The ministry has said it would consider building the bridge. The group is pushing for it to release a plan and funding.
Malcolm McRae, another member of Sauvons la falaise, is responsible for the 10 bird feeders installed along the paths in the escarpment forest.
McRae bikes most everywhere and revived the Montreal Bicycle Club five years ago. During the pandemic, he began to photograph the birds at the escarpment.
"It changed my life. It's really changed me. Just the interest in birds and everything. It's become something I'm aware of," McRae said. He believes the area has the potential to be a bird sanctuary, teeming with chickadees and nuthatches.
A pileated woodpecker clung to a nearby tree as he approached one of the bird feeders.
'Protect what's left'
There is little left in Montreal to conserve, said Julien Poisson, a program director at the Nature Conservancy of Canada (NCC), a land conservation organization that helps manage and restore public and private lands.
So the NCC has focused on areas on either end of the island to allow wildlife connections between the land north and south of it.
"In Montreal, my message is to protect what's left," he said, echoing Houbart in noting that much of the green space in the city is fragmented and uneven depending on neighbourhood.

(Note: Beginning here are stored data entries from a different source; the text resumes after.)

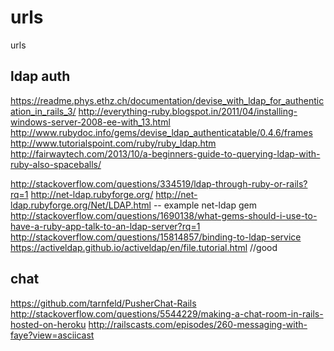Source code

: # urls
urls

ldap auth
--------------
https://readme.phys.ethz.ch/documentation/devise_with_ldap_for_authentication_in_rails_3/
http://everything-ruby.blogspot.in/2011/04/installing-windows-server-2008-ee-with_13.html
http://www.rubydoc.info/gems/devise_ldap_authenticatable/0.4.6/frames
http://www.tutorialspoint.com/ruby/ruby_ldap.htm   
http://fairwaytech.com/2013/10/a-beginners-guide-to-querying-ldap-with-ruby-also-spaceballs/

http://stackoverflow.com/questions/334519/ldap-through-ruby-or-rails?rq=1
http://net-ldap.rubyforge.org/
http://net-ldap.rubyforge.org/Net/LDAP.html  -- example   net-ldap gem 
http://stackoverflow.com/questions/1690138/what-gems-should-i-use-to-have-a-ruby-app-talk-to-an-ldap-server?rq=1
http://stackoverflow.com/questions/15814857/binding-to-ldap-service
https://activeldap.github.io/activeldap/en/file.tutorial.html //good


chat 
-----------
https://github.com/tarnfeld/PusherChat-Rails
http://stackoverflow.com/questions/5544229/making-a-chat-room-in-rails-hosted-on-heroku
http://railscasts.com/episodes/260-messaging-with-faye?view=asciicast
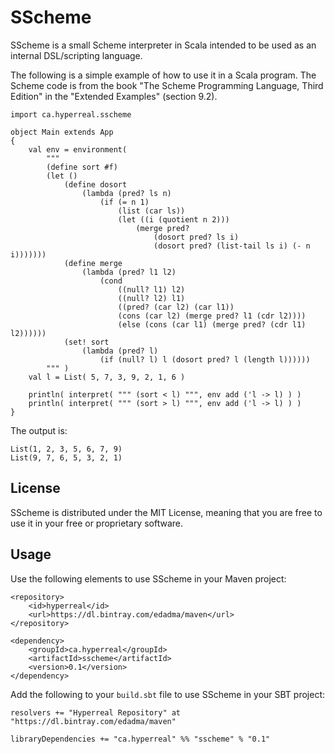 SScheme
=======

SScheme is a small Scheme interpreter in Scala intended to be used as an internal DSL/scripting language.

The following is a simple example of how to use it in a Scala program. The Scheme code is from the book "The Scheme Programming Language, Third Edition" in the "Extended Examples" (section 9.2).

	import ca.hyperreal.sscheme

	object Main extends App
	{
		val env = environment(
			"""
			(define sort #f)
			(let ()
				(define dosort
					(lambda (pred? ls n)
						(if (= n 1)
							(list (car ls))
							(let ((i (quotient n 2)))
								(merge pred?
									(dosort pred? ls i)
									(dosort pred? (list-tail ls i) (- n i)))))))
				(define merge
					(lambda (pred? l1 l2)
						(cond
							((null? l1) l2)
							((null? l2) l1)
							((pred? (car l2) (car l1))
							(cons (car l2) (merge pred? l1 (cdr l2))))
							(else (cons (car l1) (merge pred? (cdr l1) l2))))))
				(set! sort
					(lambda (pred? l)
						(if (null? l) l (dosort pred? l (length l))))))
			""" )
		val l = List( 5, 7, 3, 9, 2, 1, 6 )
		
		println( interpret( """ (sort < l) """, env add ('l -> l) ) )
		println( interpret( """ (sort > l) """, env add ('l -> l) ) )
	}

The output is:

	List(1, 2, 3, 5, 6, 7, 9)
	List(9, 7, 6, 5, 3, 2, 1)

	
## License

SScheme is distributed under the MIT License, meaning that you are free to use it in your free or proprietary software.


## Usage

Use the following elements to use SScheme in your Maven project:

	<repository>
		<id>hyperreal</id>
		<url>https://dl.bintray.com/edadma/maven</url>
	</repository>

	<dependency>
		<groupId>ca.hyperreal</groupId>
		<artifactId>sscheme</artifactId>
		<version>0.1</version>
	</dependency>

Add the following to your `build.sbt` file to use SScheme in your SBT project:

	resolvers += "Hyperreal Repository" at "https://dl.bintray.com/edadma/maven"

	libraryDependencies += "ca.hyperreal" %% "sscheme" % "0.1"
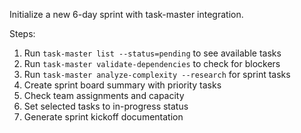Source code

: Initialize a new 6-day sprint with task-master integration.

Steps:
1. Run `task-master list --status=pending` to see available tasks
2. Run `task-master validate-dependencies` to check for blockers
3. Run `task-master analyze-complexity --research` for sprint tasks
4. Create sprint board summary with priority tasks
5. Check team assignments and capacity
6. Set selected tasks to in-progress status
7. Generate sprint kickoff documentation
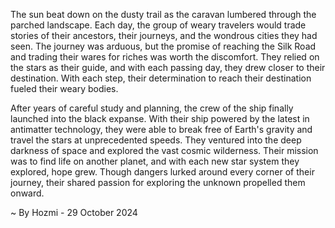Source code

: 
The sun beat down on the dusty trail as the caravan lumbered through the parched landscape.  Each day, the group of weary travelers would trade stories of their ancestors, their journeys, and the wondrous cities they had seen.  The journey was arduous, but the promise of reaching the Silk Road and trading their wares for riches was worth the discomfort.  They relied on the stars as their guide, and with each passing day, they drew closer to their destination.  With each step, their determination to reach their destination fueled their weary bodies. 

After years of careful study and planning, the crew of the ship finally launched into the black expanse.  With their ship powered by the latest in antimatter technology, they were able to break free of Earth's gravity and travel the stars at unprecedented speeds.  They ventured into the deep darkness of space and explored the vast cosmic wilderness. Their mission was to find life on another planet, and with each new star system they explored, hope grew.  Though dangers lurked around every corner of their journey, their shared passion for exploring the unknown propelled them onward. 

~ By Hozmi - 29 October 2024
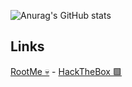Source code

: ![Anurag's GitHub stats](https://github-readme-stats.vercel.app/api?username=StopThatTalace&show_icons=true&theme=radical)

## Links

[RootMe 💀](https://www.root-me.org/Talace?lang=fr) - [HackTheBox 🟩](https://app.hackthebox.com/users/1551559) 
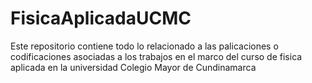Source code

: # FisicaAplicadaUCMC
Este repositorio contiene todo lo relacionado a las palicaciones o codificaciones asociadas a los trabajos en el marco del
curso de fisica aplicada en la universidad Colegio Mayor de Cundinamarca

A satellite map on his computer reveals, for example, the stark contrast of green versus grey between the affluent Town of Mount Royal and adjacent densely populated Parc-Extension neighbourhood.
"Biodiversity is everything that's alive," Poisson said. "I tell people that you have to open your eyes. It might be small in the city, but it's all around."
Raccoons, chickadees, dandelions, squirrels — they all matter, he said.
The targets the nearly 200 nations at COP15 will agree on later this month may seem distant to everyday people, but Poisson said he wants people to know everyone can do something.
"You can even start by not killing the spiders you see in your home," he said with a laugh.